I'm blessed because of teacher-leaders like Jean Wolph, the Director of the Louisville Writing Project who invested in me and 19 other educators at Central High School (home to the one and only Cassius Clay) one summer in celebration of the profession, writing, and professional development dreams. 

From time to time I teach Philosophy of Education and read Jane Addams and John Dewey with my students, highlighting the progressive democratic model of learning vs. the administrative model of learning. We've definitely reached the horror show that they warned about, where politicians empower administrators who make horrific decisions for classrooms, paralyzing kids, belittling teachers, and acting as total numb-skulls.

This post is not for those individuals. They are obvious. The best teachers see them, lay low, and continue to do good work despite their moronic tendencies.

Nope, today I wish I had the ability to bake A+ cookies for teachers in every school who are doing the good work...the ones that, beyond the insanity of this year on all fronts, have shown up, focused, and cared for the young people on their roster. I know the majority of these educators would say that the payback comes from the kids...the rewards are intrinsic joy and the beauty of seeing student growth. But dang it...these teachers deserve more. They deserve a nation that invests in classrooms, offers more supplies, assures great books are flowing in every year, provide smaller ratios between teachers and students, offer mental space for teachers to regroup and rethink, fund travel to local and state conferences, and design professional development that is kid/teacher up rather than corporation/administrator down. They deserve national leaders to stand against the testing bonanza that destroys learning in our nation's schools, and to see that such investment isn't just a charade of rhetoric.

For those in the classroom doing the good work this week and always, I applaud you. Now, with 25 years in public schools and the past 11 years in University life, I can assure you that what you do is astounding...immeasurable...and much more deserving than what is brought your way. And I applaud those, even more, who not only take the crazy thrown upon them, but continue to counter it with focus, rhythm, happiness, and pride (hint: you are not the ones in the faculty room NOT complaining about the work or  students - You are the ones who give up personal space to...you guessed it...help others).

For what it's worth...I see you...I see you in the same way Jean Wolph in Louisville, Kentucky saw me...your kids are so much more than the test score.

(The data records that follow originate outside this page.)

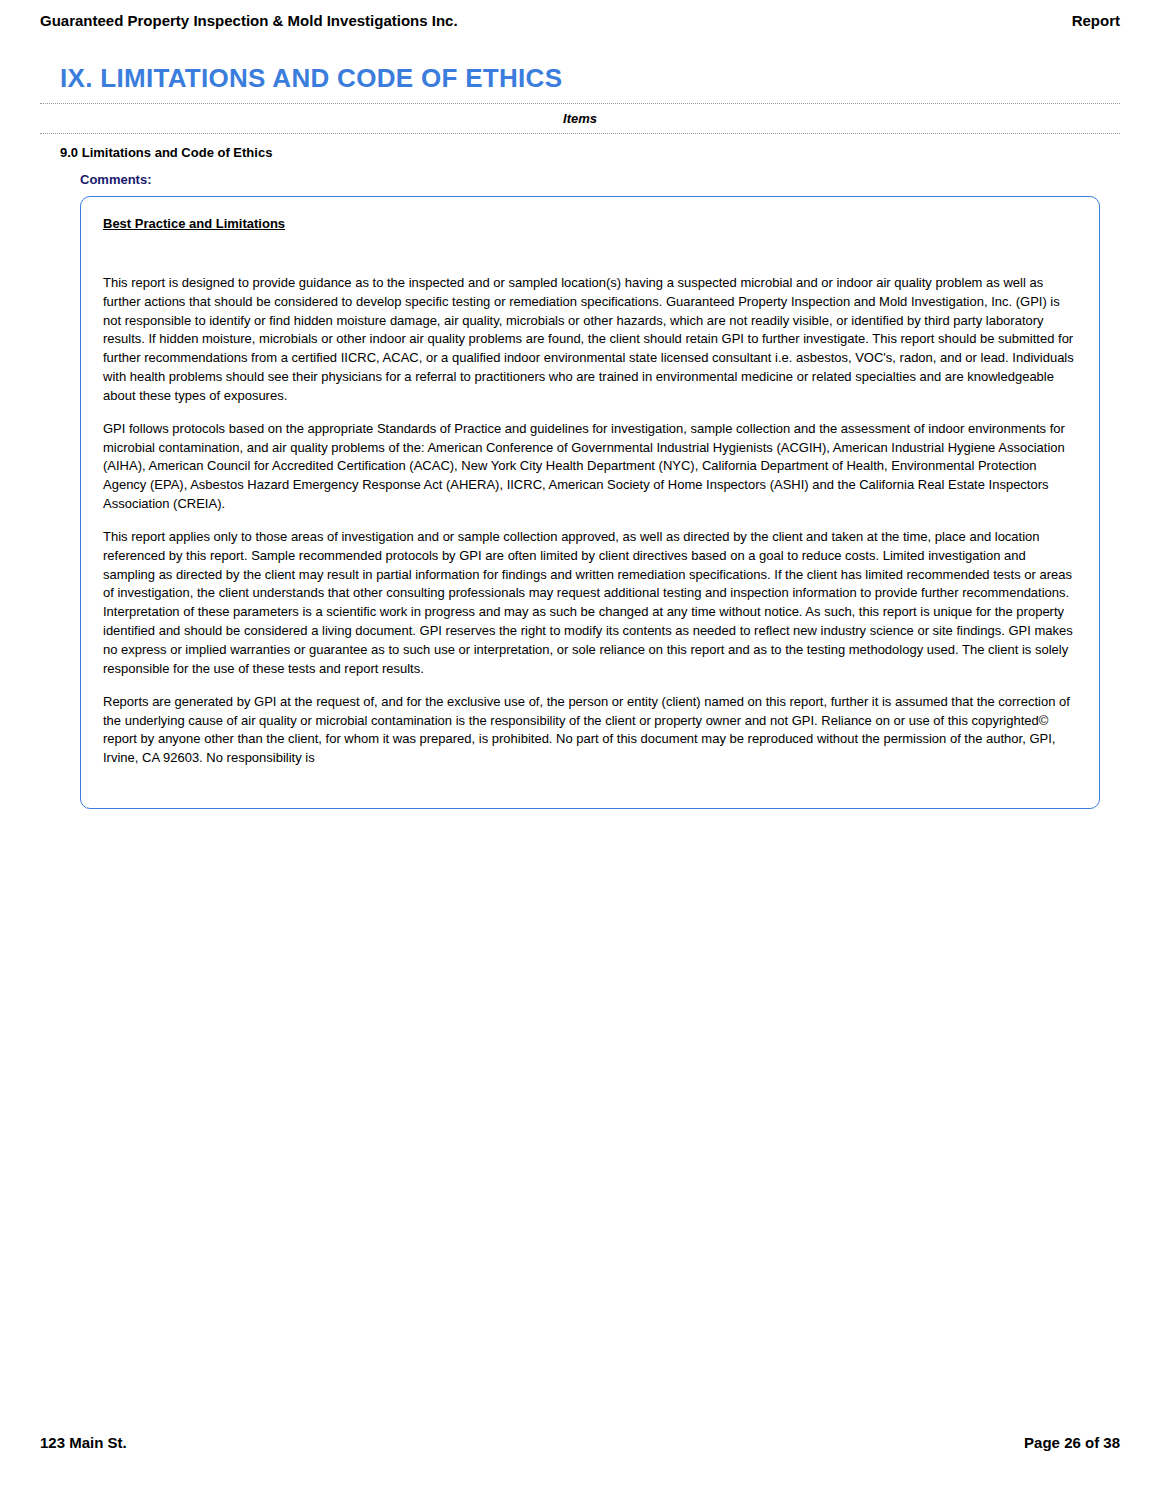Guaranteed Property Inspection & Mold Investigations Inc.
Report
IX. LIMITATIONS AND CODE OF ETHICS
Items
9.0 Limitations and Code of Ethics
Comments:
Best Practice and Limitations
This report is designed to provide guidance as to the inspected and or sampled location(s) having a suspected microbial and or indoor air quality problem as well as further actions that should be considered to develop specific testing or remediation specifications. Guaranteed Property Inspection and Mold Investigation, Inc. (GPI) is not responsible to identify or find hidden moisture damage, air quality, microbials or other hazards, which are not readily visible, or identified by third party laboratory results. If hidden moisture, microbials or other indoor air quality problems are found, the client should retain GPI to further investigate. This report should be submitted for further recommendations from a certified IICRC, ACAC, or a qualified indoor environmental state licensed consultant i.e. asbestos, VOC's, radon, and or lead. Individuals with health problems should see their physicians for a referral to practitioners who are trained in environmental medicine or related specialties and are knowledgeable about these types of exposures.
GPI follows protocols based on the appropriate Standards of Practice and guidelines for investigation, sample collection and the assessment of indoor environments for microbial contamination, and air quality problems of the: American Conference of Governmental Industrial Hygienists (ACGIH), American Industrial Hygiene Association (AIHA), American Council for Accredited Certification (ACAC), New York City Health Department (NYC), California Department of Health, Environmental Protection Agency (EPA), Asbestos Hazard Emergency Response Act (AHERA), IICRC, American Society of Home Inspectors (ASHI) and the California Real Estate Inspectors Association (CREIA).
This report applies only to those areas of investigation and or sample collection approved, as well as directed by the client and taken at the time, place and location referenced by this report. Sample recommended protocols by GPI are often limited by client directives based on a goal to reduce costs. Limited investigation and sampling as directed by the client may result in partial information for findings and written remediation specifications. If the client has limited recommended tests or areas of investigation, the client understands that other consulting professionals may request additional testing and inspection information to provide further recommendations. Interpretation of these parameters is a scientific work in progress and may as such be changed at any time without notice. As such, this report is unique for the property identified and should be considered a living document. GPI reserves the right to modify its contents as needed to reflect new industry science or site findings. GPI makes no express or implied warranties or guarantee as to such use or interpretation, or sole reliance on this report and as to the testing methodology used. The client is solely responsible for the use of these tests and report results.
Reports are generated by GPI at the request of, and for the exclusive use of, the person or entity (client) named on this report, further it is assumed that the correction of the underlying cause of air quality or microbial contamination is the responsibility of the client or property owner and not GPI. Reliance on or use of this copyrighted© report by anyone other than the client, for whom it was prepared, is prohibited. No part of this document may be reproduced without the permission of the author, GPI, Irvine, CA 92603. No responsibility is
123 Main St.
Page 26 of 38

You are so much more than the way this nation treats you. 

Words here are not enough...the fight is to take action for what what we know is possible in K-12 classrooms...

And with that, I'm off my morning soap box and heading back to grading, writing, planning, organizing, editing, revising, and applying.

Happy National Teacher Appreciation Week! If you're lucky, you might have an administrator like I once had - Ron Freeman - who came door to door with fresh coffee, incredible donuts, and an appreciative hug for all that we do.

If I had Dumbledore's wand, I'd be sure to conjure him up for a morning delivery to your room, too.